Friday, August 5, 2011

Scientific Graphing Software- help?

I had Origin 6.0 all through grad school, dragged it to my post-doc lab on my laptop, and now my laptop is over, done. To buy Origin 8.5 for a single user license is $500. Ouch!! on my lab budget. I am looking at Graph Pad Prism ($450), and Kaleidagraph ($140, but can only be installed on ONE computer). I need it for graphing and fitting dose-response curves. Bringing traces in from pClamp seamlessly is a huge bonus, and why I started with Origin.

Do you know of any cheaper or open-source alternatives?  What do you use? Do you have opinions and suggestions?


  1. I look forward to the suggestions. I'm a grad student and have been renewing a one year student license for Origin Pro and love it, but my future postdoc lab doesn't use Origin, and the individual license is definitely going to be out of my price range to keep using it myself. Grad Lab has a license for Origin 6 that I could try to go back to on my laptop, but not sure if it would be Windows 7 compatible. I'm dreading not being able to go back to my Origin files for more analysis if needed on my thesis work. I'm wondering if there's any open source that will read Orign files.

  2. You CAN look at any Origin files with a free Origin Viewer, You just can't modify them. I learned that today in my research.

  3. Igor Pro!

    I've been a patch clamper since 1997, and honestly don't know how to do any analysis in Clampfit. Because I've done it all in Igor.

    I think initial copy is ~500-600 bucks (but it's been a while). Then I've used an add on to load the Clampex files into it.

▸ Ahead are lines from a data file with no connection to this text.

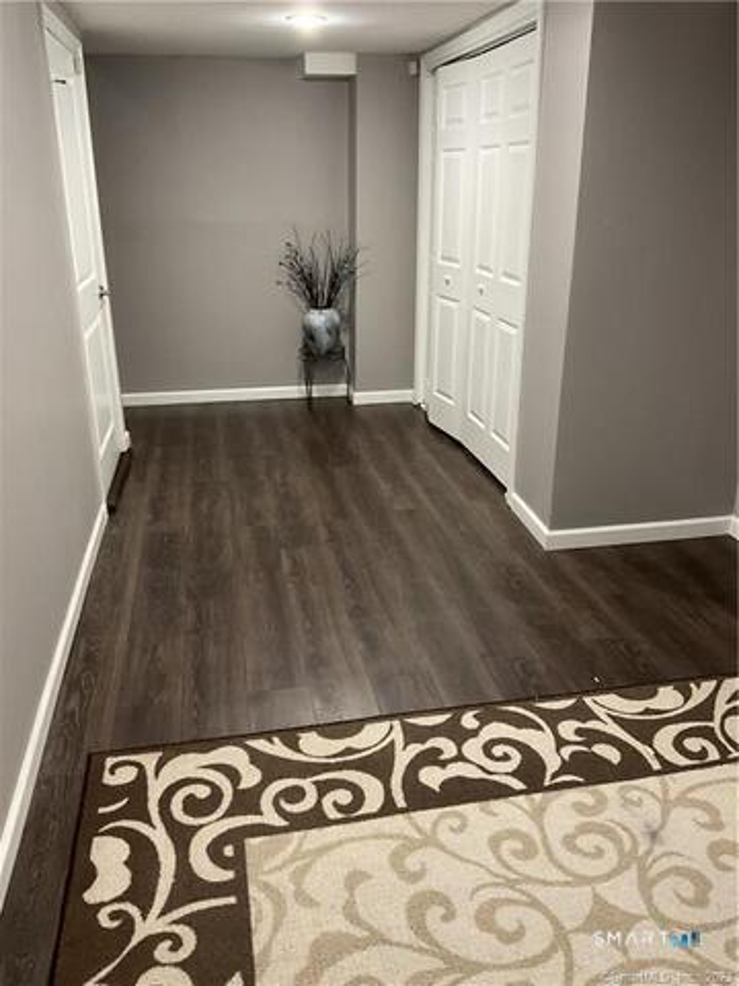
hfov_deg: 48.2
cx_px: 370
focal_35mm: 29
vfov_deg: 61.7
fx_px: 825
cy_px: 493
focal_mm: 3
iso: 200
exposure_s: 1/40
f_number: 1.8
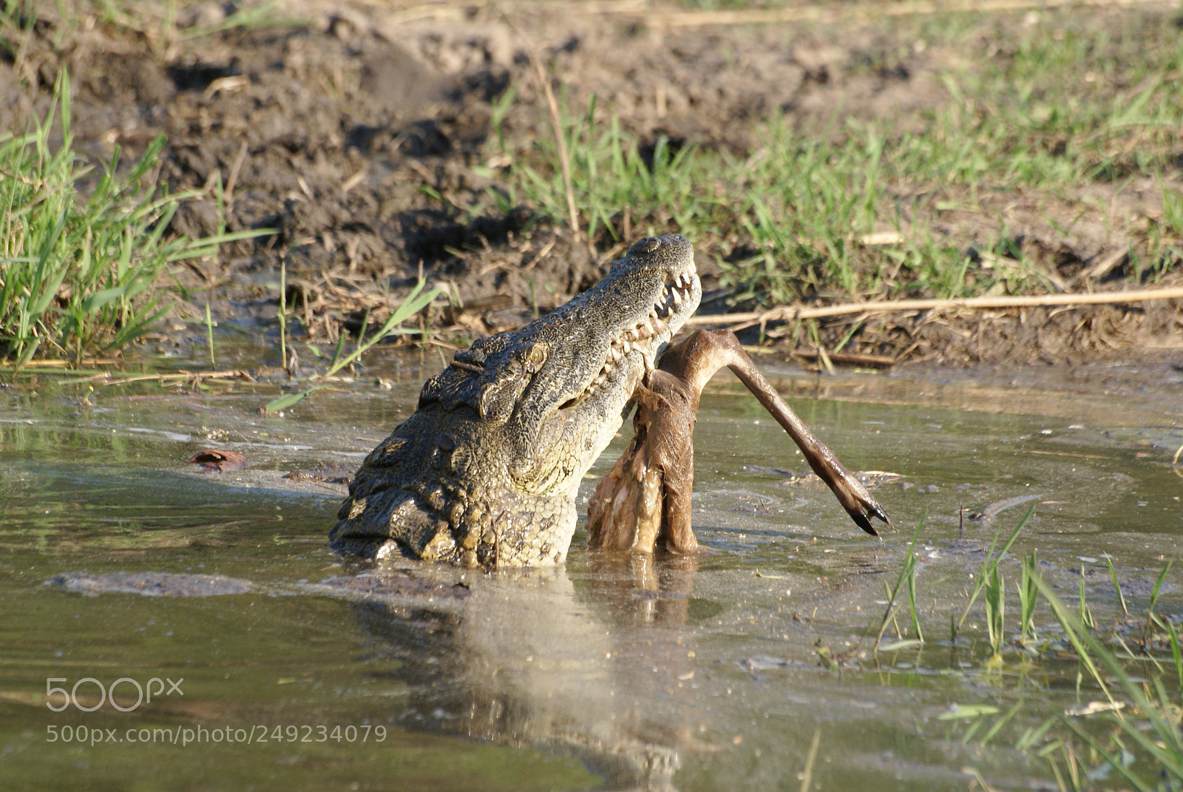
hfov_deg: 4.6
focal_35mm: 450
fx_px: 14805
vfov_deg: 3.1
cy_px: 396
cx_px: 592
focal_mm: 300
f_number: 8
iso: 400
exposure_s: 1/400
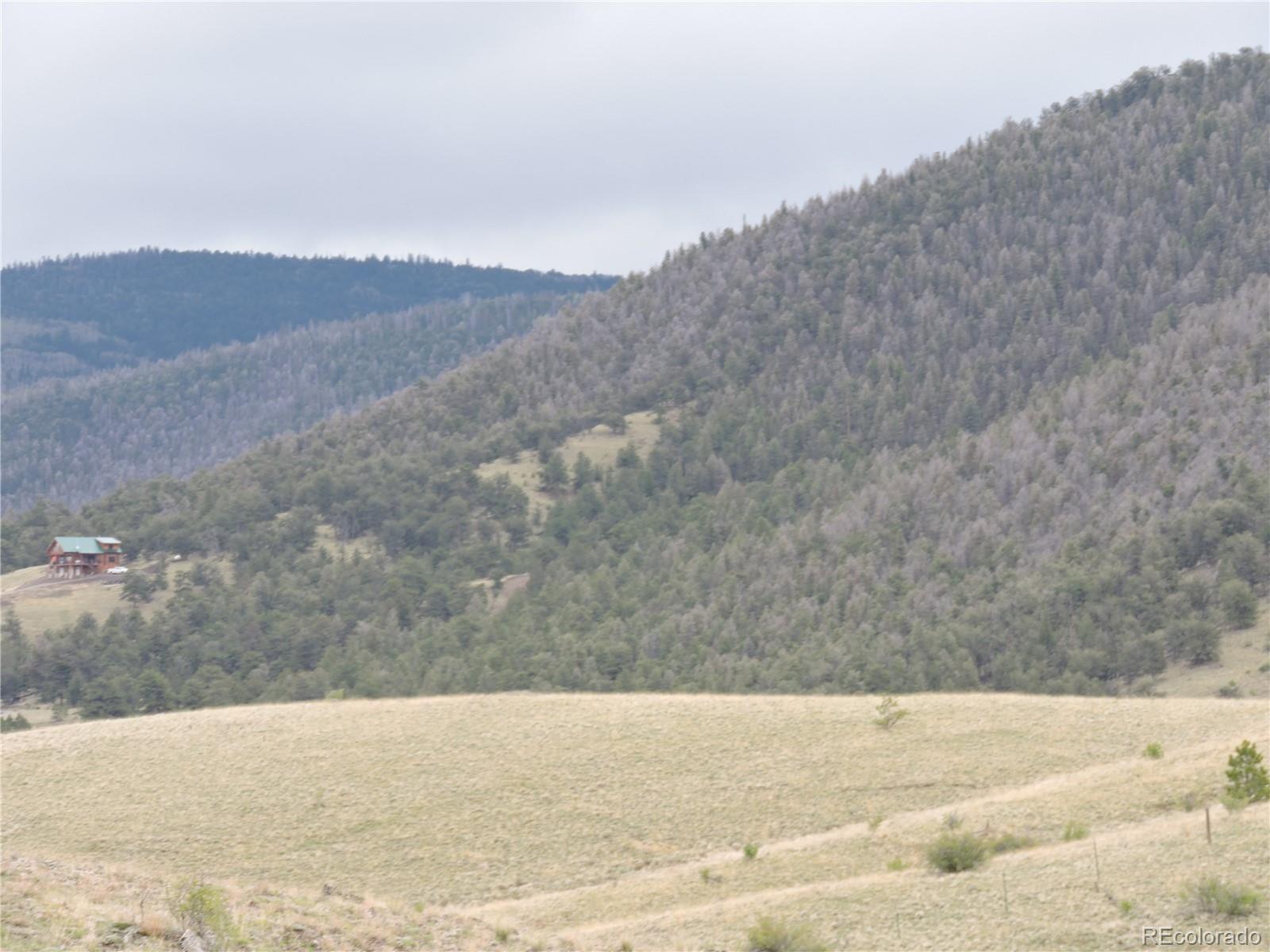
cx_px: 635
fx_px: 9172
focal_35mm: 250
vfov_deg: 5.9
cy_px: 476
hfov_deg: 7.9
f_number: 5.9
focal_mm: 44.6
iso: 100
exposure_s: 1/60
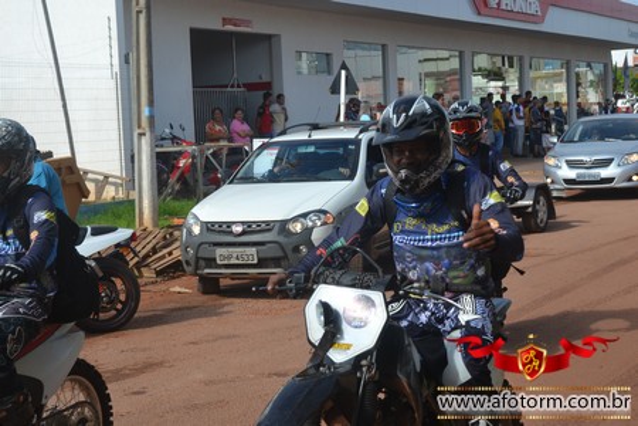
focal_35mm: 75
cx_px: 319
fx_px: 1329
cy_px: 213
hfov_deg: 27.0
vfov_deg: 18.2
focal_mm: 50
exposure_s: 1/250
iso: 100
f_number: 8
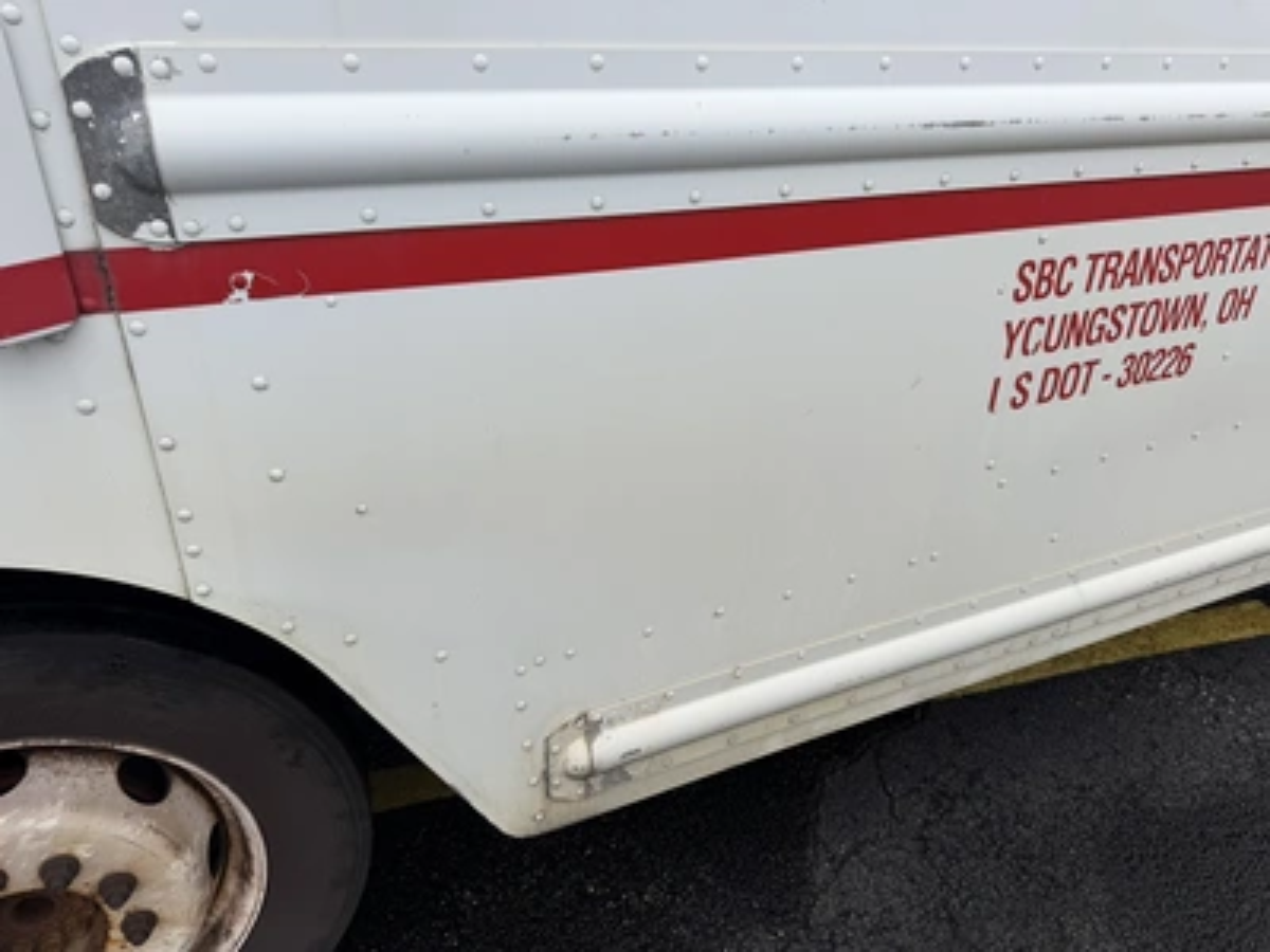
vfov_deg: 56.8
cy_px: 476
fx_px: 881
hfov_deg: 71.6
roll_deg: -0.1
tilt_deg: -23.5
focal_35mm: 24
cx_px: 635
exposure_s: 1/1292
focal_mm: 6.76
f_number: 1.78
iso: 80
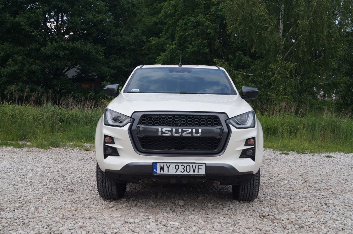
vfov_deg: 34.1
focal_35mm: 39
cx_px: 176
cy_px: 117
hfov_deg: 49.6
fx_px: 382
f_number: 7.1
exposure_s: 1/160
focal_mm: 26
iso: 100
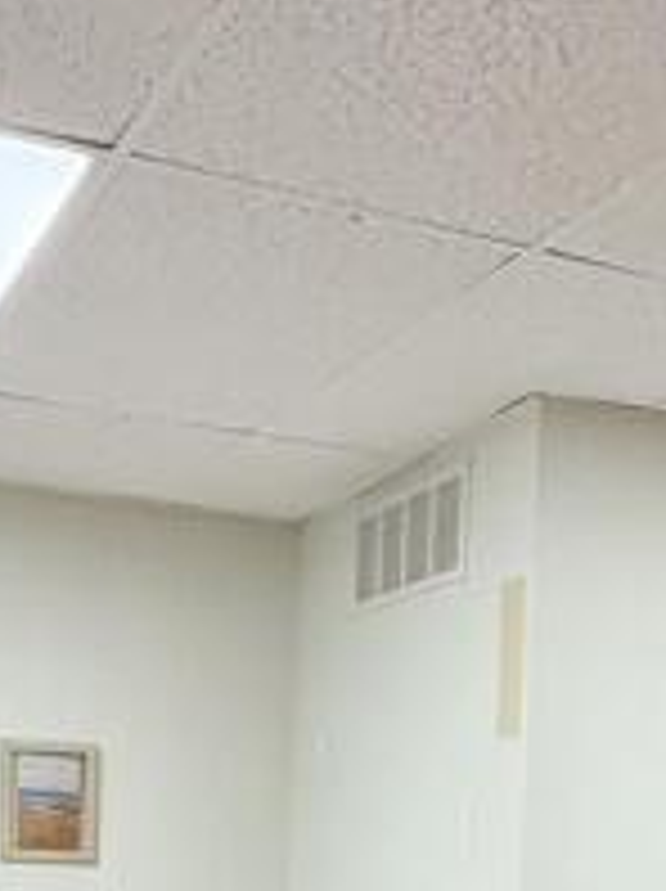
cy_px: 1148
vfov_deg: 24.9
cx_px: 490
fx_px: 1748
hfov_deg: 21.4
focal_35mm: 68
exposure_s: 1/120
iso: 125
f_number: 2.2
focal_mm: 2.22
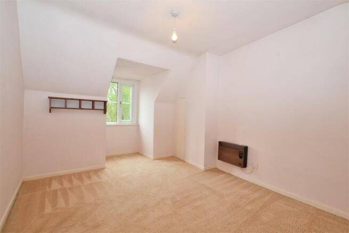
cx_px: 174
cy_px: 116
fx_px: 145
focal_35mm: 15
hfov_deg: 100.4
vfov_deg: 77.4
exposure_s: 1/100
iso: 800
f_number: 6.3
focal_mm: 10
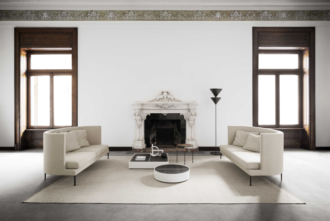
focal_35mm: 21
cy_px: 110
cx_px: 165
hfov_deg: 81.2
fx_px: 193
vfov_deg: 59.5
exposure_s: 8
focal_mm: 21
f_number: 6.8
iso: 200
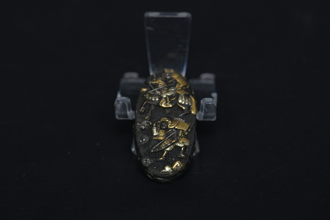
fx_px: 962
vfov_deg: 13.0
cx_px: 165
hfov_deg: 19.5
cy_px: 110
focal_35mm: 105
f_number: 10
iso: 5000
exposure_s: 1/125
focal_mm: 105
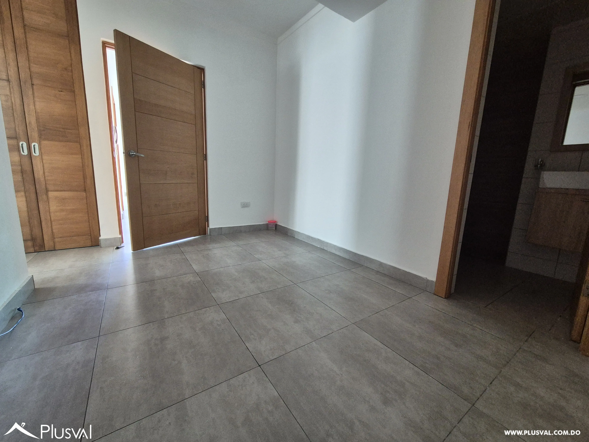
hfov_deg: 106.2
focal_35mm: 13
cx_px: 294
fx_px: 221
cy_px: 221
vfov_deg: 89.9
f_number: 2.2
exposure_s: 1/100
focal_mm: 2.2
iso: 640
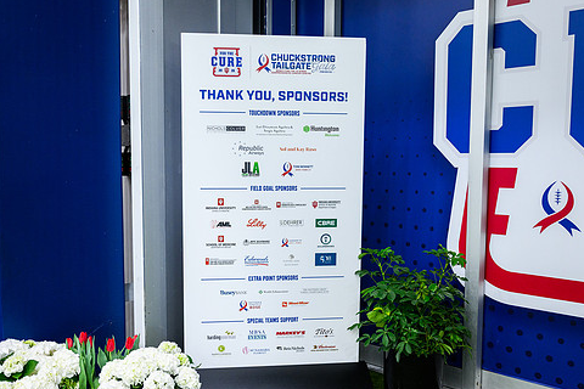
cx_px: 275
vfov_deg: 36.8
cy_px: 217
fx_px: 584
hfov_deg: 53.1
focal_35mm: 36
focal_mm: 28
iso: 1600
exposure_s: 1/200
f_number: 2.8
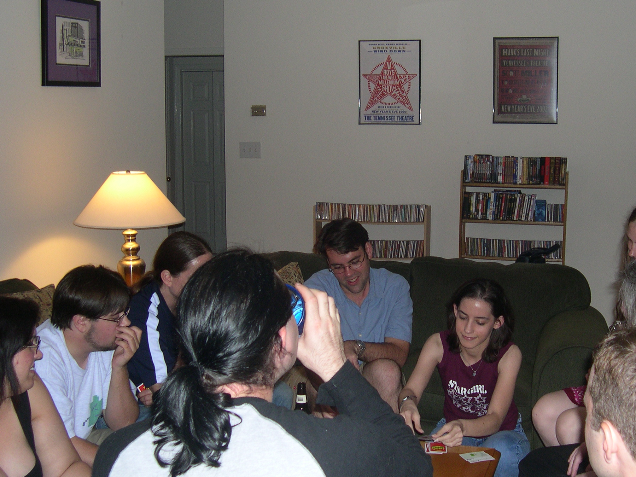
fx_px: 882
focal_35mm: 48
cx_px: 386
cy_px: 237
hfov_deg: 39.5
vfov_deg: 30.3
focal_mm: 8
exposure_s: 1/60
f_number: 2.8
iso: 167
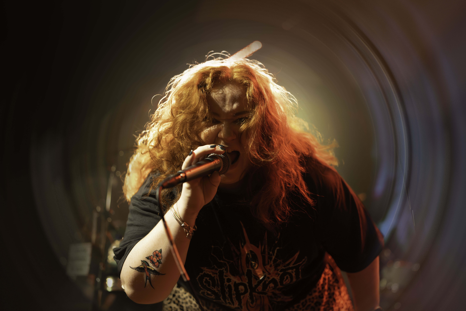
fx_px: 453
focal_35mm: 35
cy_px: 156
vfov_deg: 37.9
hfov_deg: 54.4
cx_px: 233
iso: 2000
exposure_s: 1/500
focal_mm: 35
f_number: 1.4
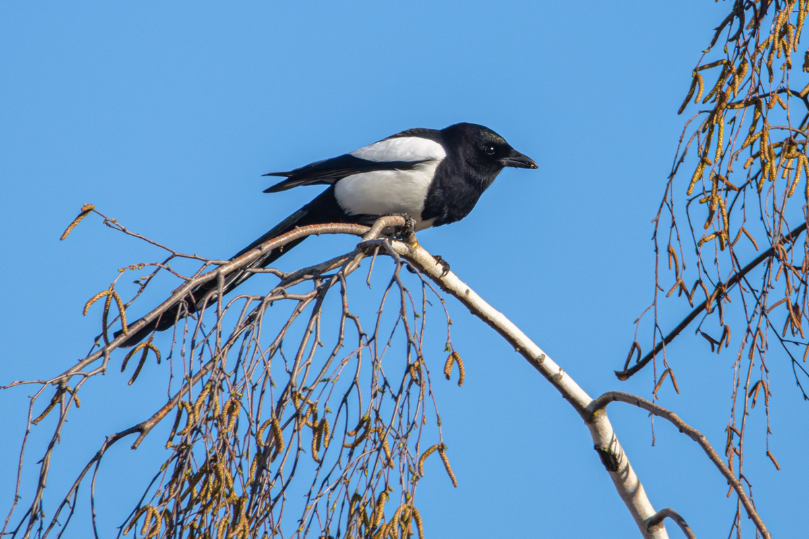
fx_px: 20223
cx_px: 404
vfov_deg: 1.5
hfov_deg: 2.3
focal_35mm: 900
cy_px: 270
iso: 280
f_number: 7.1
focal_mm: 600
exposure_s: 1/1000
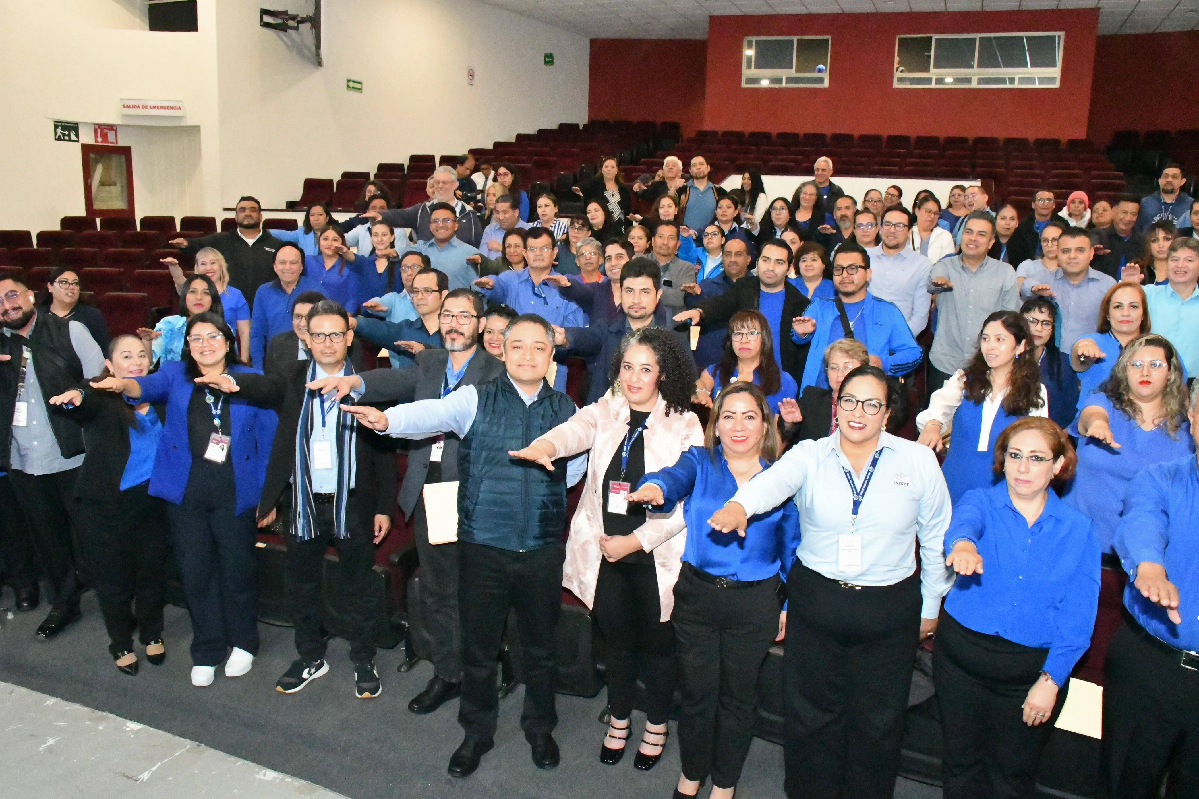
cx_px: 600
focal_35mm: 27
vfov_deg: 47.9
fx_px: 899
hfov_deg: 67.4
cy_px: 400
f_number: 9
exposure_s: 1/100
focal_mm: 18
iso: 25600
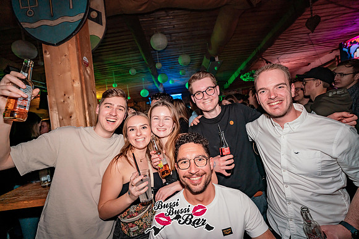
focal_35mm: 16
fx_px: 160
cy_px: 120
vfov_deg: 73.8
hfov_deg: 96.7
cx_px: 180
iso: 1600
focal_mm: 16
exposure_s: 1/60
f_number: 4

    There's no copy protection on it, so you can install on however many computers you want. And upgrading the version is like a hundred bucks or so.

    Great for fitting dose-responses. But there is a bit of a learning curve. Beautiful figure making though. Every figure I've ever made was with Igor.

  4. Don't know any cheaper alternatives, but I've used Prism for 8 yrs and I would recommend it. You can use one license on 2 computers if you register both copies under the same name & email. Prism occassionally does some quirky things, but it has a lot of normalization and nonlinear fitting options and will run ANOVA tests and post-process analysis. It also makes nice graphs for publication-just export as PDFs to keep label and line quality, for some reason the tiff export sucks.